(Records from a collection)
○ ○ ○ ○ ○ ○ ○
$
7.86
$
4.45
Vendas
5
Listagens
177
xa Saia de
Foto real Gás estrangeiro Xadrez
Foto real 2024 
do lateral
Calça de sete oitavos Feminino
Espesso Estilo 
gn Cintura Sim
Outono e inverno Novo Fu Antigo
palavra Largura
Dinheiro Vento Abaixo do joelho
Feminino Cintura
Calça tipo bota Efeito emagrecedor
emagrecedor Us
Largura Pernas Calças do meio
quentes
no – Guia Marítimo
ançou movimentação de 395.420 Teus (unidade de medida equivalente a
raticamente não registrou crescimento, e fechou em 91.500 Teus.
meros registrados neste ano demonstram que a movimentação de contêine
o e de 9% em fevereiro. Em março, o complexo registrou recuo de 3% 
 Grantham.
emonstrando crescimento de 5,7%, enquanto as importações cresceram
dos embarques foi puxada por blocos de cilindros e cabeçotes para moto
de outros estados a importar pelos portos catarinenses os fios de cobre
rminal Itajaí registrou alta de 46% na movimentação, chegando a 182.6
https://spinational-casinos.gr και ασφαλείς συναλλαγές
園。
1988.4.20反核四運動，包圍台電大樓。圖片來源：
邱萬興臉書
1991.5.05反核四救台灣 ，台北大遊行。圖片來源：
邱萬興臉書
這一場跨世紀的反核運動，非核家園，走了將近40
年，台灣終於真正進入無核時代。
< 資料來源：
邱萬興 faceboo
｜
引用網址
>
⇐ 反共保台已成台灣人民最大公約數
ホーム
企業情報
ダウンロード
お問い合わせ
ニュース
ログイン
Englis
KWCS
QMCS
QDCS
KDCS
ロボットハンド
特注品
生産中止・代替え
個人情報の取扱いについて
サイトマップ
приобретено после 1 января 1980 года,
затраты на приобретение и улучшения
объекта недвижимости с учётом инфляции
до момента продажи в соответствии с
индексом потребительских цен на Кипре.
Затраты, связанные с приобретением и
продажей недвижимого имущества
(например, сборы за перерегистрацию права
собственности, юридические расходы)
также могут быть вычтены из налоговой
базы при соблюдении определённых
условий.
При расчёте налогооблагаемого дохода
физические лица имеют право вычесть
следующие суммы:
○ ○ ○ ○ ○ ○ ○
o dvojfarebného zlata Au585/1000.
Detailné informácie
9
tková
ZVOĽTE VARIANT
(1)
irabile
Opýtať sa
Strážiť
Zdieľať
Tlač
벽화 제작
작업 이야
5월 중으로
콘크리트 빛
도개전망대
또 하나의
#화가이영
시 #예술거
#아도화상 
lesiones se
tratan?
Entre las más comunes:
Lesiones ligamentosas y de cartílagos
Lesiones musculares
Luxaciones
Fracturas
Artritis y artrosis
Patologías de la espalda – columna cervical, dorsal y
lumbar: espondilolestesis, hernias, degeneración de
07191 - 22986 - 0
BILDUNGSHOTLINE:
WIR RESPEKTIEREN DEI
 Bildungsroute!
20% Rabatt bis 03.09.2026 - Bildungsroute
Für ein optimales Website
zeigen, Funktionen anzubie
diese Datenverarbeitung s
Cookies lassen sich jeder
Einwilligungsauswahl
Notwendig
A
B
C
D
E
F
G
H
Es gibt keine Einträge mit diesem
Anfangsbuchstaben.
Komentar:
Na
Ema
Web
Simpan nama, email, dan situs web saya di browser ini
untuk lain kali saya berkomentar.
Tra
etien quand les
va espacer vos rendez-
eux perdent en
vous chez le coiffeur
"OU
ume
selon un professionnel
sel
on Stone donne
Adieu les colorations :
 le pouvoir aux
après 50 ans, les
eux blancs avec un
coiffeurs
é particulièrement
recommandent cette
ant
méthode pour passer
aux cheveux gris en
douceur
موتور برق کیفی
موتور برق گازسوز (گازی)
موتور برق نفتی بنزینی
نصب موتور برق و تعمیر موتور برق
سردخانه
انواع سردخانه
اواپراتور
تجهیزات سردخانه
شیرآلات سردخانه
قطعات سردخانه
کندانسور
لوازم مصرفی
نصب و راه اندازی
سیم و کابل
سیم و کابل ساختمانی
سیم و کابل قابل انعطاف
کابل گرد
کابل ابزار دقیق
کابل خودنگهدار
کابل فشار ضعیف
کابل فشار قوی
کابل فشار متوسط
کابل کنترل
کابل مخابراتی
○ ○ ○ ○ ○ ○ ○
Description of the task =
List every line in the records above that contains the string "movimentação".

Response below =
ançou movimentação de 395.420 Teus (unidade de medida equivalente a
meros registrados neste ano demonstram que a movimentação de contêine
rminal Itajaí registrou alta de 46% na movimentação, chegando a 182.6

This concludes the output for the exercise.